15 August, 2009

Bona Fide: Weekly Roundup #33

Hello and welcome to the second Roundup in August. To my surprise I didn't find a movie trailer worth posting, so I hope you "survive" without a trailer. After reading several reviews -- most of them negative -- about G I Joe I decided to save my money for an other movie. And now enjoy reading...


In the last couple of weeks I have posted a lot concerning books that I bought and ordered. This week, I had to cancel my pre-order of the German edition of Best Served Cold (2009) [US][UK] by Joe Abercrombie because the publishing date has been postponed. I still wanted the book though, so I ordered the hardcover at Book Depository UK. You won't believe me but, I also found time for reading. I finished Bloodheir (2008) [US][UK] by Brian Ruckley. This middle book in The Godless World trilogy is strong, dark, vivid, harsh, and powerful. Next up on the reading list, The Angels's Game (2009) [US][UK] by Carlos Ruiz Zafon.

US-Cover followed by UK-Cover

Have you ever read a book by Karen Miller? I must admit that I own all the books in the Godspeaker trilogy - unread. It seems there is a some hype surrounding her new book The Prodigal Mage (2009) [US][UK]. I have read several reviews by Mad Hatter, Kimberly Swan, John, a preview by Robots and Vamps and an intermediate reading impression by Jeff C which all praise the book, without exception. A little icing on the cake, I give you a link to a Karen Miller interview and the opportunity to read an exclusive excerpt. In case you have read it please let me know your impression. I'm also interested in your opinion on her other books.


You may remember that I briefly touched on author Cherie Priest who is going "steampunk" with her upcoming book Boneshaker. How would you define steampunk? In case you don't have your own definition handy, you should refer to wikipedia steampunk entry which is a suitable starting point. But if you want more, then I highly recommend Steampunk: What it is, why I came to like it, and why I think it’ll stick around" by Cherie Priest.

And now I want to draw your attention to a special post over at SF Signal who asked several people (authors and blogger) What book or books hold special memories for you? What are they? I promise you interesting and entertaining posts. I read about a number of books I never heard of before.

Reality - Fantasy

Last week, I talked about how elements that we find in fantasy novels derive their origin from reality. This is not unusual. But when we can see, smell, and touch things in reality it helps our imagination along. In a lot of fantasy novels you find cities, towns, and hamlets. Maybe some of you read Nights of Villjamur (2009) by Mark Charan Newton [US] [UK]. For me the town Villjamur is the secret star of the book. Mark Charan Newtons depiction of Villjamur is one of the best I have read in the past years. That leads me to walled cities. There are a lot of old walled towns around the world. You know some of them? I highly recommend a look at The Walled cities post over at Dark Roasted Blend which I recommended some time ago. There are 890 properties on the UNESCO World Heritage List. And the list contains walled cities. The World Heritage Site posted a list of walled cities including vistor impressions. I couldn't resist showing you a video about the famous German town, Rothenburg ob der Tauber:


This week I offer you quotes related to war. I have been inspired by the walled cities.

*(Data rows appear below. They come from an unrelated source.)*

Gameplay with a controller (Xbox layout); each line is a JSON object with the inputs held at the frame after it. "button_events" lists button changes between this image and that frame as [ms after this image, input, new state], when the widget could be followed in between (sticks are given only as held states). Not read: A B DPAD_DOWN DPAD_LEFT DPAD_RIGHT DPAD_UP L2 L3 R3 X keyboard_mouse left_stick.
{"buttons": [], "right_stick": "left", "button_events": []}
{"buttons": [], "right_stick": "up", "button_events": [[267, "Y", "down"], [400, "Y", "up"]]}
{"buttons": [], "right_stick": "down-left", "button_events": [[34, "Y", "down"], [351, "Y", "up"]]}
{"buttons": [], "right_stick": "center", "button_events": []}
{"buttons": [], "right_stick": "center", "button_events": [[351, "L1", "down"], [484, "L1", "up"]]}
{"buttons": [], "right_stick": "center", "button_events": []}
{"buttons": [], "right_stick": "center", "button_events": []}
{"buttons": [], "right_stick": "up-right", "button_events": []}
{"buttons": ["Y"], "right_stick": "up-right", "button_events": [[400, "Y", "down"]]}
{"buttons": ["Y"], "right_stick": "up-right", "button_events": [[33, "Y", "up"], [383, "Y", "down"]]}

"I know not with what weapons World War III will be fought,
but World War IV will be fought with sticks and stones."
Albert Einstein (1879 -1955)

"The quickest way of ending a war is to lose it."
George Orwell (1903 -1950)

"What difference does it make to the dead,
the orphans and the homeless,
whether the mad destruction is wrought under the name of totalitarianism
or the holy name of liberty and democracy?
Mahatma Gandhi (1869 - 1948)


Shellie said...

Excellent post!

ediFanoB said...


thanks for compliments. It is always a challenge to write a good post. It takes more time than you expect.

Jam said...

Wow, that's a lot to look at. Awesome post! I'm definitely checking out Prodigal Mage. Truth be told, I don't know who the author is, but I'm crazily attracted to good cover images and that one's pretty cool.

OnlyTheBestSciFi/Fantasy said...

Haha, I know what you mean Jam. A lot of the time I pick up a book simply based on the cover. In a way it makes sense, since better books generally get better cover artists.

Michael, the more I learn about your book selection process, the more I am amazed... It seems you spend almost as much time reading as organizing your reading lists! Tell me, how many unread book are you your shelf at the moment?

ediFanoB said...

@Jam indeed a lot to look at. But for the was the right way to show you and other readers that there is some hype around the book. Unfortunately I failed to find out who is the artist of the cool cover.

Alec, I don't know exactly - I know that's unusual for me but that is the only figure which I don't want to know - but I estimate around 165 unread books :)

And every month I buy 5 to 7 new books.
So I'm pretty sure that I will still have enough books to read after my retirement. That means a modest pension will not hinder me to read books.